Some cases of TTTS never progress past the earliest stages, when there is still urine in the bladder of the donor twin, who never becomes "stuck." These cases would require only close monitoring to ensure that the condition does not progress.
Once the condition progresses, your doctor may advise you to undergo any of the following procedures, all of which are designed to alleviate harmful symptoms until the time of delivery, when the twins no longer need to share a placenta:
- Serial amniocentesis: A procedure that is used periodically to relieve the recipient twin of the excess accumulation of amniotic fluid. For this procedure, a needle is used to enter the mother's uterus and the recipient twin's amniotic sac, which is drained of fluid.
- Amniotic septostomy: A procedure in which a needle is inserted into the mother's abdomen, and the membrane between the two twins is punctured to allow equilibration of amniotic fluid between the two sacs, giving the smaller fetus more amniotic fluid.
- Umbilical cord ligation (tying of the umbilical cord): This surgery is performed endoscopically (through a small puncture in the mother's abdomen) when one twin is severely compromised with impending death. If one twin dies the other is at high risk for neurological damage caused by a severe drop in blood pressure. The procedure should offset the drop in blood pressure and prevent other continued symptoms in the surviving twin.

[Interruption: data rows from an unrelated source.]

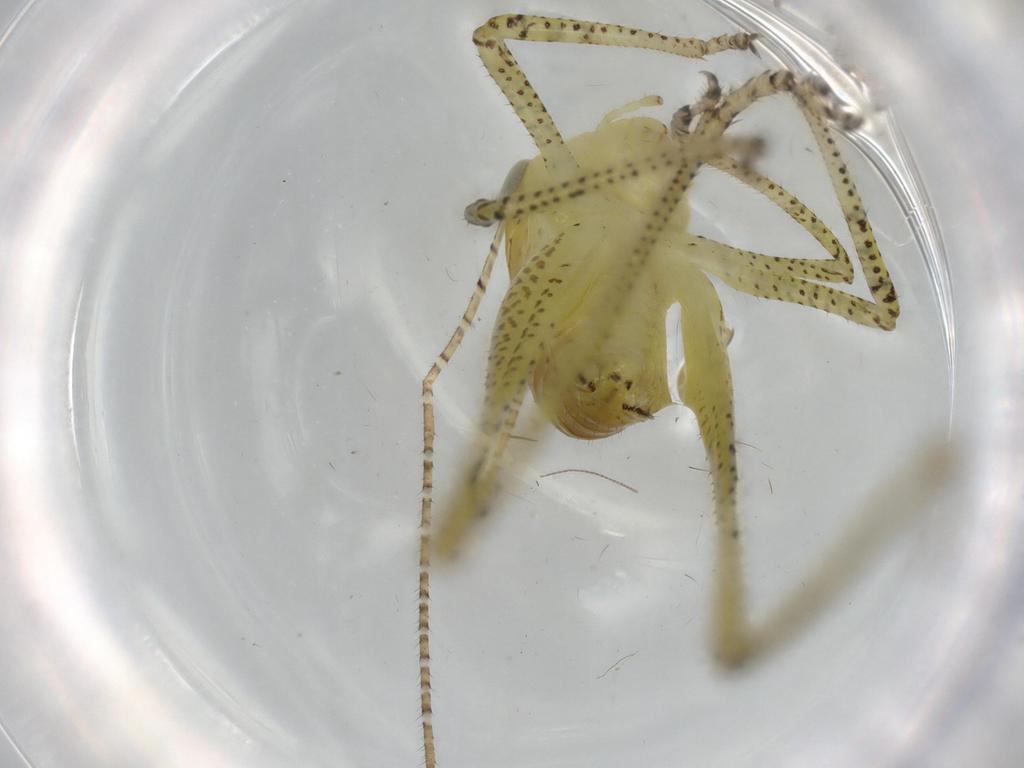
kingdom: Animalia
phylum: Arthropoda
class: Insecta
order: Orthoptera
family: Tettigoniidae
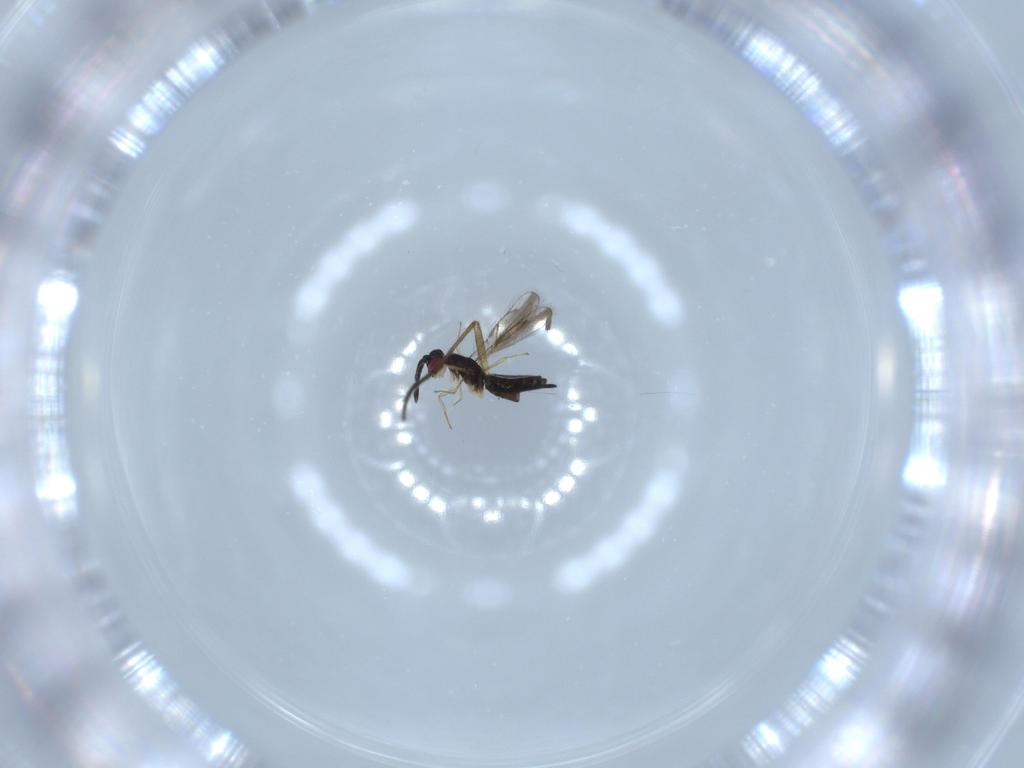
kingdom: Animalia
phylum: Arthropoda
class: Insecta
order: Hymenoptera
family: Pteromalidae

- Endoscopic laser surgery: A procedure in which a small puncture is made on the mother's abdomen and endoscope is inserted into the amniotic cavity. This allows the surgeon to look into the uterus and use a laser to interrupt abnormal connections between the twins.
What is the long-term outlook?
The outlook depends on the severity of the condition and how far it's progressed. Some studies have shown, however, that twin fetuses with advanced TTTS have a better survival rate after undergoing either amniotic septostomy or endoscopic laser surgery than those who undergo the other treatments discussed above.
Approximately 80 percent of fetuses with TTTS will die if there is no treatment at all. When one fetus dies, there is a high incidence of brain injury to the other fetus.
With umbilical cord ligation, brain injury might be prevented in the surviving twin. Some survivors may do well and be completely healthy, while others may have injuries to their hearts and kidneys. There is also a risk of preterm delivery after any of these procedures.